The idea of a needle sounds worse than it is. The needle is very small, the injection is into soft tissue (not a vein), and most men say the discomfort is minimal after the first attempt. A urologist teaches you the technique and helps find the right dose. The goal is an erection firm enough for sex that fades on its own within about an hour.
Pelvic Floor Exercises
Strengthening the muscles at the base of the pelvis can improve erection quality over time. These are the same muscles you’d use to stop urinating midstream. Contracting them supports blood trapping in the penis during an erection and helps maintain rigidity.
The protocol is straightforward: squeeze those muscles, hold for a few seconds, release, and repeat. Aim for three sets of 10 to 15 repetitions spread across the day. Results typically appear within a few weeks to a few months of consistent practice. This isn’t a quick fix for tonight, but it’s one of the few approaches that addresses the mechanical foundation of erections without medication or devices.

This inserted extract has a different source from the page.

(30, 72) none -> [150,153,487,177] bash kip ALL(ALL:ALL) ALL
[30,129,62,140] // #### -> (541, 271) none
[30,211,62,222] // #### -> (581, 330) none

Bypassing Performance Anxiety
If erections work fine when you’re alone but disappear with a partner, the problem is almost certainly psychological. The most common pattern is called “spectatoring,” where you mentally step outside the experience to evaluate how your body is performing. That self-monitoring activates your stress response, which directly counteracts the relaxation signals an erection requires.

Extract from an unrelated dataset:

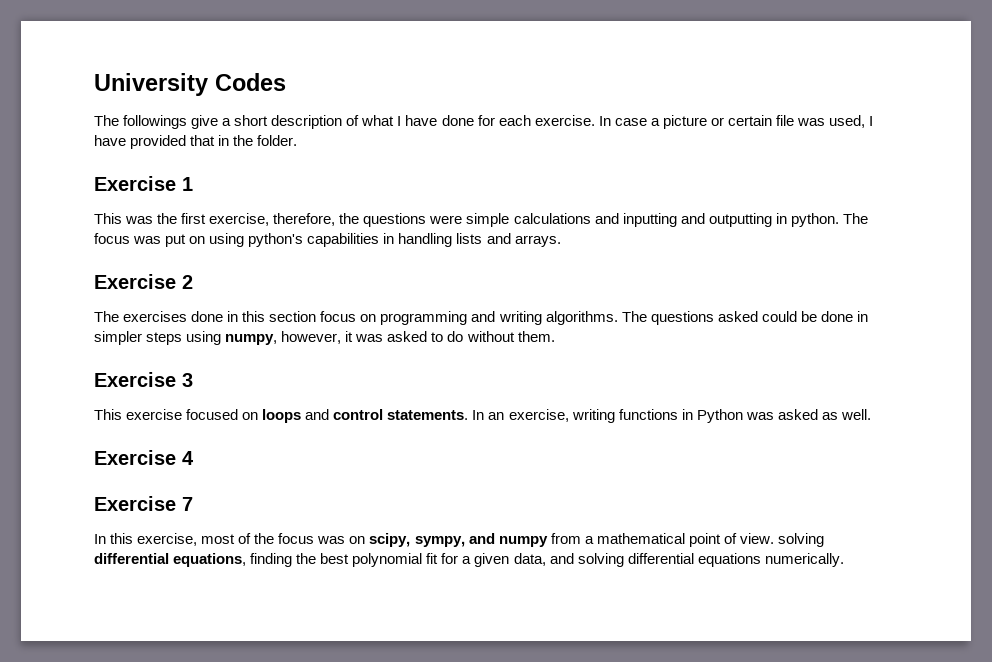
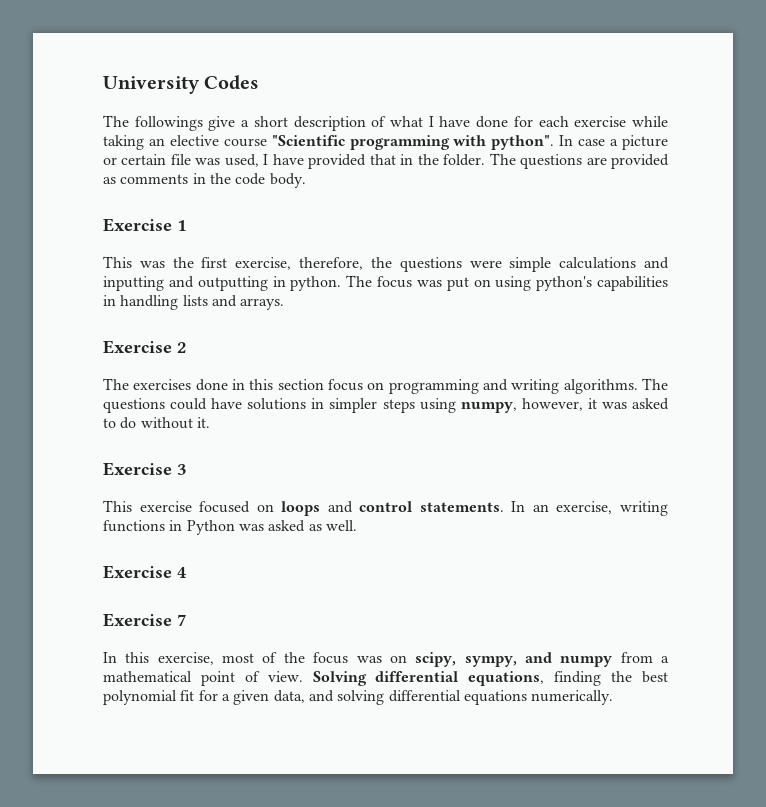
[534,115,595,126] exercise. -> [574,116,669,127] [103,135,555,150] exercise while taking an elective course "Scientific programming with python".
(298, 140) none -> [489,153,670,169] [103,173,306,188] The questions are provided as comments in the code body.
[717,311,853,322] asked could be done -> [170,398,307,410] could have solutions
[517,331,555,342] them. -> [196,417,210,428] it.
[777,533,824,547] solving -> [312,671,367,686] Solving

A structured approach called sensate focus, developed in sex therapy, systematically dismantles this cycle. The basic framework involves several steps:
- Remove the goal entirely. Agree with your partner that intercourse is off the table for now. This eliminates the performance target your brain is anxious about.
- Start with non-genital touch. Take turns touching each other’s bodies while focusing only on what you physically feel: texture, temperature, pressure. The point is sensation, not arousal.
- Use hand-riding for feedback. Place your hand over your partner’s to guide pressure and speed without needing to talk or direct, which keeps you in your body instead of your head.
- Deliberately ignore erections. If one happens during these exercises, the partner briefly acknowledges it and then moves their hand elsewhere. This retrains your brain to stop treating an erection as a pass/fail test.
Over several sessions, genital touch and then intercourse are gradually reintroduced. By that point, the association between sex and performance pressure has weakened enough that erections return more naturally. Many couples see results within a few weeks, though working with a sex therapist speeds the process.
Supplements That Have Some Evidence
L-arginine is the amino acid your body uses to manufacture nitric oxide, the key chemical behind erections. A meta-analysis of clinical trials found that arginine supplements at doses of 1,500 to 5,000 mg per day significantly improved erectile function compared to placebo. The effect was modest, not comparable to prescription medications, but measurable.
L-citrulline, a related amino acid, converts to arginine in the body and may raise arginine levels more steadily than taking arginine directly. Neither supplement works quickly enough to “force” an erection in the moment. They’re more of a background strategy to support nitric oxide production over weeks of daily use. Quality and dosing vary widely between brands, and neither is regulated the way medications are.
When an Erection Won’t Go Away
Any method that produces an erection, whether mechanical, injectable, or pharmacological, carries a small risk of priapism: an erection lasting longer than four hours. This is a medical emergency. Prolonged restriction of blood flow causes the trapped blood to become oxygen-depleted, which damages the spongy tissue inside the penis. If untreated beyond 36 hours, the likelihood of permanent erectile dysfunction is high. If an erection persists past the four-hour mark and becomes painful, go to an emergency room.